Passage provided:
## Start

# Intel Modular Server drivers



## FSoskel (Jul 20, 2011)

I'm looking for drivers to install FreeBSD on Intel's Modular Server.  Intel supports Linux but does not support FreeBSD and suggests going to FreeBSD Org for such drivers/guidance. Anyone have experience in this regard? I've noticed vendors marketing the Modular Server with FreeBSD as the OS so it is currently available; the question is who/where.


----------



## AndyUKG (Jul 21, 2011)

Hi,

  it's pretty normal that the big vendors don't list FreeBSD as supported to be honest. That doesn't mean FreeBSD won't work on the kit, just that they don't make any effort to ensure that it does or put resources into FreeBSD drivers etc. What actually matters is if FreeBSD has support for the specific hardware that is in the server, ie SATA/SAS HBA, network interface cards.

## End

Dataset records:
## Start

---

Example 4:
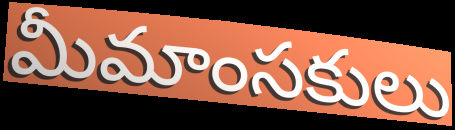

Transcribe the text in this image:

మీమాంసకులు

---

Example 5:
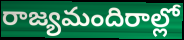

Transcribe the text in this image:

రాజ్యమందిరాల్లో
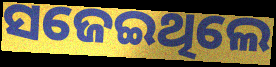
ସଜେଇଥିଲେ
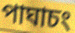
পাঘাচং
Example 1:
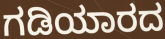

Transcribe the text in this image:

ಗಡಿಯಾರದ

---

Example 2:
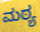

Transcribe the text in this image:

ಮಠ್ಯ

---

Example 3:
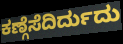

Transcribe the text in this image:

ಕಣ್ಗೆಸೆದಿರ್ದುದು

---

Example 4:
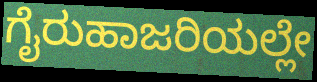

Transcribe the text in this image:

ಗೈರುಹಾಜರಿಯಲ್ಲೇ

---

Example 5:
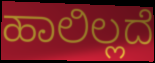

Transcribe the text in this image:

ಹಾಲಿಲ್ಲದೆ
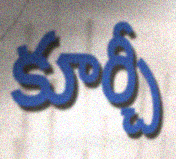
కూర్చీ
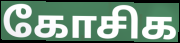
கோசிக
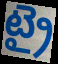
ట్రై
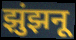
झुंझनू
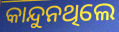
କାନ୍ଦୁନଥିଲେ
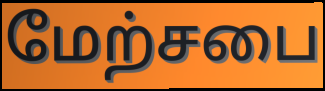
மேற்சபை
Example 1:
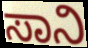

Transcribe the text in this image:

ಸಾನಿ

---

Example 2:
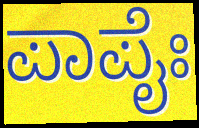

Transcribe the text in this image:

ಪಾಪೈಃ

## End
## Start

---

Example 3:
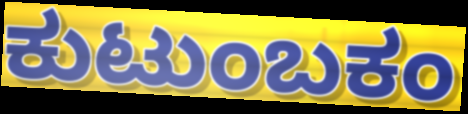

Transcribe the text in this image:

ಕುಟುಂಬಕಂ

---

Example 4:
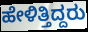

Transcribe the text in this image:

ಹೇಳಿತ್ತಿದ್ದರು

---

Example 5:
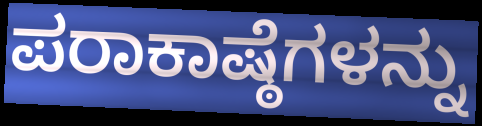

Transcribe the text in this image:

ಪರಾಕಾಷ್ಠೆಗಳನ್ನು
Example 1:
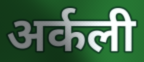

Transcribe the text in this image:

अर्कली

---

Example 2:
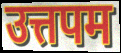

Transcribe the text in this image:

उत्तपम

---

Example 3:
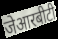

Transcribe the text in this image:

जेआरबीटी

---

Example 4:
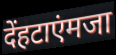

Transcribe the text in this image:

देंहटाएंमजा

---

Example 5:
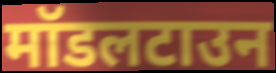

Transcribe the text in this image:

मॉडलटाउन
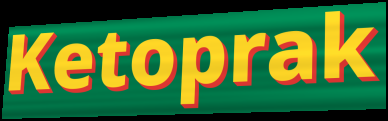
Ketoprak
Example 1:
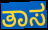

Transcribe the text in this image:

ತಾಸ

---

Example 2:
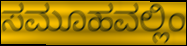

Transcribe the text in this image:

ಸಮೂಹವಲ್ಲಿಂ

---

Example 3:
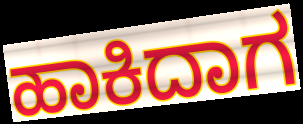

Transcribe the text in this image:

## End
## Start

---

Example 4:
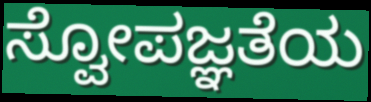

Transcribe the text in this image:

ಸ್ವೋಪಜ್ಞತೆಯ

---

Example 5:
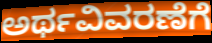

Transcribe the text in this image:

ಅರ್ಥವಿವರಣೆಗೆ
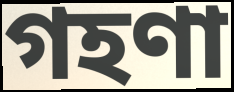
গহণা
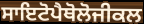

## End

What you will do:
1. In the forum thread on Intel Modular Server drivers, which operating system does Intel support on the server?
2. Extend the forum thread on Intel Modular Server drivers, picking up right after its last sentence.

Outputs for the tasks:
1. Linux.

2.
If you have seen others offering this specific server with FreeBSD as the OS then it would be fair to think that in that case FreeBSD does support all the necessary hardware. I have no personal experience with Intel servers so can't guarantee you that. You will either need to rely on and take their word for it that someone else is already using FreeBSD on these servers and that it works or get a detailed list of the hardware specs and go through each component on the FreeBSD hardware compatibility list:

http://www.freebsd.org/doc/en/books/faq/hardware.html

thanks Andy.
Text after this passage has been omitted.